Mental money laundering: how tainted money becomes clean again
New research explains how people use novel mental accounting techniques to live with ill-gotten gains
In economics, fungibility is the ability of a good or asset to be readily interchanged for another of like kind. Most people would assume that money is fungible, because it would seem odd to imagine differences in character in two identical dollar bills. This belief is generally true, but there are exceptions. For example, researchers have shown that people think differently about money gained through unethical activities. Specifically, people are more willing to give a more significant portion of ill-gotten sums to charity than they would regular, ethically earned income.
New research from Chicago Booth’s Alex Imas, Carnegie Mellon’s George Loewenstein, and Carey K. Morewedge of Boston University builds on previous findings about the mental classification of money to introduce the concept of mental money laundering.
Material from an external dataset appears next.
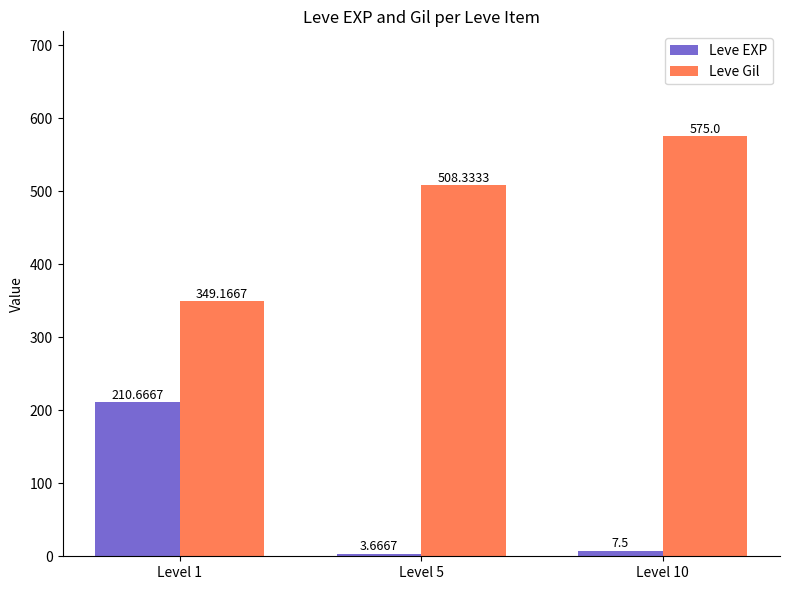

Rank the series by their average value, from highest to lowest.

Leve Gil, Leve EXP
This psychological phenomenon occurs when an entity (person or company) passes unethically gained money through an ethical process and thus “mentally cleanses” it. For example, say you embezzled $1M from your employer. Mentally, you would have a negative connection between that money and its source. You might decide that you would feel better if you donated $250K to charity. This need to donate, say the researchers, could be avoided if you invested the $1M in a stock that appreciated in value. The gains from the price raise would “cleanse” the original ill-gotten gains, making the entire sum easier to accept.
As the authors note:
People spend money earned from ethical and unethical sources in different ways. Windfall gains received from questionable sources (e.g., tobacco companies) are more likely to be spent on utilitarian goods such as school supplies than on hedonic goods like ice cream. Money earned through deception or thievery is more likely to be spent on charitable giving than the equivalent amount earned through honest means—at least by those who are not naturally inclined toward these activities.
Interestingly, the negative association with the money is, in the researchers’ opinion, not guilt per se but a general association. In other words, ill-gotten money does not make anyone act more ethically — it just makes someone uneasy about the money itself. As the paper notes, “compensatory behavior is not driven by a general motive to assuage guilt but is specific to the money itself.” Rather, “it appears to be driven by negative associations between the money and its source.”